→ **Your goal**
All entries below are to be reproduced precisely as they stand, without the pictures.
•••
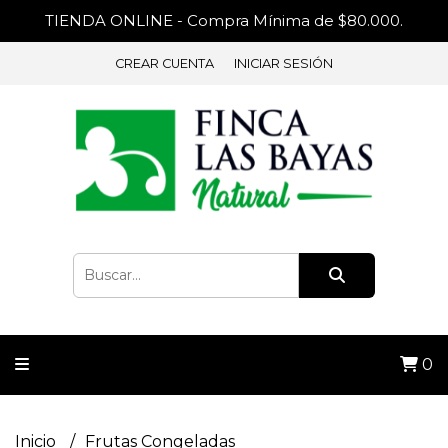
TIENDA ONLINE - Compra Mínima de $80.000.
CREAR CUENTA
INICIAR SESIÓN
0
Inicio
Frutas Congeladas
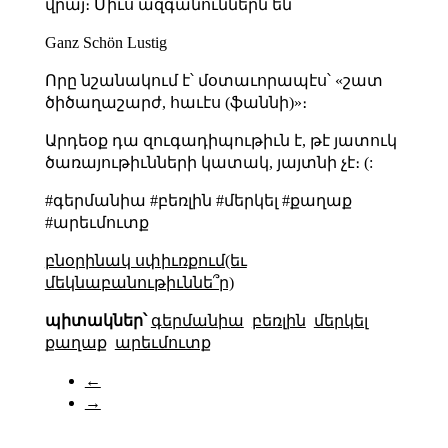
վրայ։ Միւս ազգանուններն են՝
Ganz Schön Lustig
Որը նշանակում է՝ մօտաւորապէս՝ «շատ
ծիծաղաշարժ, հաւէս (ֆաննի)»։
Արդեօք դա զուգադիպութիւն է, թէ յատուկ
ծառայութիւնների կատակ, յայտնի չէ։ (:
#գերմանիա #բեռլին #մերկել #քաղաք
#արեւմուտք
բնօրինակ սփիւռքում(եւ
մեկնաբանութիւննե՞ր)
պիտակներ՝
գերմանիա
բեռլին
մերկել
քաղաք
արեւմուտք
←
→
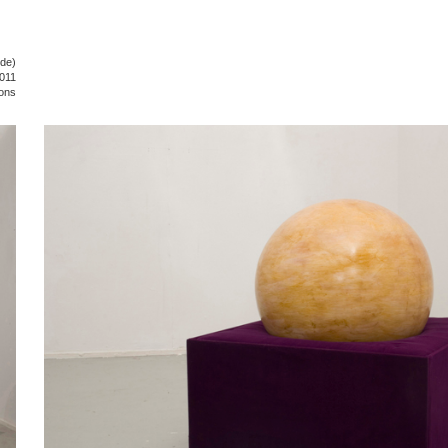
ode)
2011
ions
•••
→ **Exercise result**
TIENDA ONLINE - Compra Mínima de $80.000.
CREAR CUENTA
INICIAR SESIÓN
0
Inicio
Frutas Congeladas
վրայ։ Միւս ազգանուններն են՝
Ganz Schön Lustig
Որը նշանակում է՝ մօտաւորապէս՝ «շատ
ծիծաղաշարժ, հաւէս (ֆաննի)»։
Արդեօք դա զուգադիպութիւն է, թէ յատուկ
ծառայութիւնների կատակ, յայտնի չէ։ (:
#գերմանիա #բեռլին #մերկել #քաղաք
#արեւմուտք
բնօրինակ սփիւռքում(եւ
մեկնաբանութիւննե՞ր)
պիտակներ՝
գերմանիա
բեռլին
մերկել
քաղաք
արեւմուտք
←
→
ode)
2011
ions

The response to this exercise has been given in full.